* **Listed records**:
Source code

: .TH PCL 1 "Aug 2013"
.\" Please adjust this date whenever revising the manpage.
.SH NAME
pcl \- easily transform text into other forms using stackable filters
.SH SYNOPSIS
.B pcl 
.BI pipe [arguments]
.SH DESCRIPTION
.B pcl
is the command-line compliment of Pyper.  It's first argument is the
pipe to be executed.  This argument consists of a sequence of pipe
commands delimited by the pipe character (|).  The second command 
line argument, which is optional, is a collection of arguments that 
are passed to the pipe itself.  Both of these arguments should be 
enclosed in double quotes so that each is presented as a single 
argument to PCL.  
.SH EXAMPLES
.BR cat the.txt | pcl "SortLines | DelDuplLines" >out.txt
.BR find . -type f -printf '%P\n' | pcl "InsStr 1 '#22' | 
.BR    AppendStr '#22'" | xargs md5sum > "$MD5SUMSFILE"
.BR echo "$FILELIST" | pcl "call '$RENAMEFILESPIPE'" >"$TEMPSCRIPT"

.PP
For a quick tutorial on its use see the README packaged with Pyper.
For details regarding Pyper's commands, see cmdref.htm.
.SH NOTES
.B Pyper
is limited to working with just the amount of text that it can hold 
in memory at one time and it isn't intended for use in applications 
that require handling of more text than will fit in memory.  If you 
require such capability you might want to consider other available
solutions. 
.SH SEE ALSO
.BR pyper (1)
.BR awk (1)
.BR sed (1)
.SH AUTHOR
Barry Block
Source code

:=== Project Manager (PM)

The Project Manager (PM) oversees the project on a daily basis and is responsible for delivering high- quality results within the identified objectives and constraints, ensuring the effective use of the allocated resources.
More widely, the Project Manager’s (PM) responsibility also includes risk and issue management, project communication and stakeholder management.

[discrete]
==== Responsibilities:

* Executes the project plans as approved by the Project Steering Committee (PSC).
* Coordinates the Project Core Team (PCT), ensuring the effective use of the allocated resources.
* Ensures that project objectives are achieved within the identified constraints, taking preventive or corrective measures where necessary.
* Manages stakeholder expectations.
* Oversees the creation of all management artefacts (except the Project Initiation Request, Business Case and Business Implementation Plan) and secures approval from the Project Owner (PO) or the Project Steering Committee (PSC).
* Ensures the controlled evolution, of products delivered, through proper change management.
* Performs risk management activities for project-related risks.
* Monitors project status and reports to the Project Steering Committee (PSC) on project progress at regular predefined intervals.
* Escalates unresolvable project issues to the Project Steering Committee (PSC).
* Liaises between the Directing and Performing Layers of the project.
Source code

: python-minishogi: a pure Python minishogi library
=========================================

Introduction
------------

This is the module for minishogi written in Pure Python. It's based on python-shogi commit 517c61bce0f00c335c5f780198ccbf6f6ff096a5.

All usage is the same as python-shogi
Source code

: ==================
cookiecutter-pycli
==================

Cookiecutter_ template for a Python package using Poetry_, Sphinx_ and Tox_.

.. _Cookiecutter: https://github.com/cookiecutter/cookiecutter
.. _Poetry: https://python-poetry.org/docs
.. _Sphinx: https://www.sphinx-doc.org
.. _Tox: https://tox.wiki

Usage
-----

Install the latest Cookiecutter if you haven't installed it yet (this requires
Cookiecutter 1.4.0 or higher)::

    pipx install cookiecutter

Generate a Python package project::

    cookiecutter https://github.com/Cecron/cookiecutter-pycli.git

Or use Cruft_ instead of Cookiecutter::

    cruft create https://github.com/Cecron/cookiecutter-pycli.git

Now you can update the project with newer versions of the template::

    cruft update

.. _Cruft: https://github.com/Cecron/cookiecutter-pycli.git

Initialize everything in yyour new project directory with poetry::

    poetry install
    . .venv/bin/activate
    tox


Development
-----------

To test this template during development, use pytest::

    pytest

* **Task requirements**:
Return, from the data, each line where the string "template" occurs.

* **Expected answer**:
Cookiecutter_ template for a Python package using Poetry_, Sphinx_ and Tox_.
Now you can update the project with newer versions of the template::
To test this template during development, use pytest::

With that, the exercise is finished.